PHP + Tidy implementation for error correction and filtering
The above mentioned many background materials seem to be too difficult, and the specific code to solve the problem is the most direct.

1. simple error correction

Function HtmlFix ($ html)
{

If (! Function_exists ('tidy _ repair_string '))
Return $ html;
// Use tidy to repair html code

// Repair
$ Str = tidy_repair_string ($ html,
Array ('output-xhtml '=> true ),
'Utf8 ');
// Parse
$ Str = tidy_parse_string ($ str,
Array ('output-xhtml '=> true ),
'Utf8 ');
$ S = '';

$ Nodes = @ tidy_get_body ($ str)-> child;

If (! Is_array ($ nodes )){
$ ReturnVal = 0;
Return $ s;
}

Foreach ($ nodes as $ n ){
$ S. = $ n-> value;
}
Return $ s;
}
The above code is to clear and correct the XHTML code that may not be standardized, and output the standard XHTML code (the input and output are all UTF-8 code ). The implementation code is not the most concise, because in order to cooperate with the following filter function, I wrote as detailed as possible.

2. advanced implementation: Error Correction + filtering

Function:

XHTML error correction: the standard XHTML code is output.
Filters insecure code but does not affect content display. it only clears insecure code in style/javascript.
Insert a super-long string Mark to enable browser-compatible automatic line feed. For more information, see the broken line of ultra-long text on the webpage.
Function HtmlFixSafe ($ html)
{

If (! Function_exists ('tidy _ repair_string '))
Return $ html;
// Use tidy to repair html code

// Tidy parameter settings
$ Conf = array (
'Output-xhtml '=> true
, 'Drop-empty-Paras' => FALSE
, 'Join-classes '=> TRUE
, 'Show-body-only' => TRUE
);

// Repair
$ Str = tidy_repair_string ($ html, $ conf, 'utf8 ');
// Generate resolution tree
$ Str = tidy_parse_string ($ str, $ conf, 'utf8 ');

$ S = '';

// Obtain the body node
$ Body = @ tidy_get_body ($ str );

// Function _ dumpnode, check each node, filter and output
Function _ dumpnode ($ node, & $ s ){

// View the node name. for example

Contact Us

The content source of this page is from Internet, which doesn't represent Alibaba Cloud's opinion; products and services mentioned on that page don't have any relationship with Alibaba Cloud. If the content of the page makes you feel confusing, please write us an email, we will handle the problem within 5 days after receiving your email.

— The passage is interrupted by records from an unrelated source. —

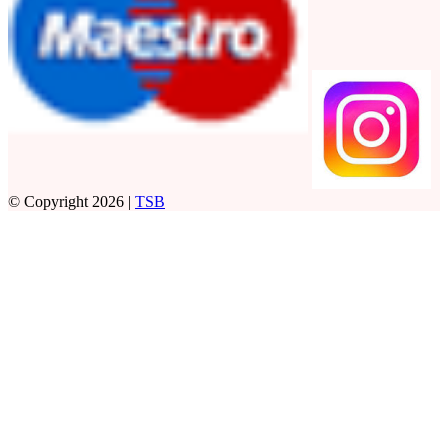
© Copyright 2026 |
TSB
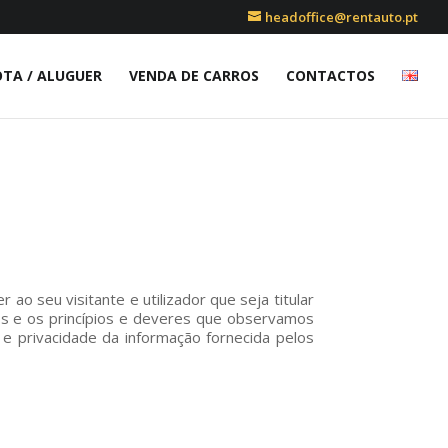
headoffice@rentauto.pt
OTA / ALUGUER
VENDA DE CARROS
CONTACTOS
ao seu visitante e utilizador que seja titular
dos e os princípios e deveres que observamos
 e privacidade da informação fornecida pelos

If you find any instances of plagiarism from the community, please send an email to: info-contact@alibabacloud.com and provide relevant evidence. A staff member will contact you within 5 working days.

A Free Trial That Lets You Build Big!

Start building with 50+ products and up to 12 months usage for Elastic Compute Service

  • Sales Support

    1 on 1 presale consultation

  • After-Sales Support

    24/7 Technical Support 6 Free Tickets per Quarter Faster Response

  • Alibaba Cloud offers highly flexible support services tailored to meet your exact needs.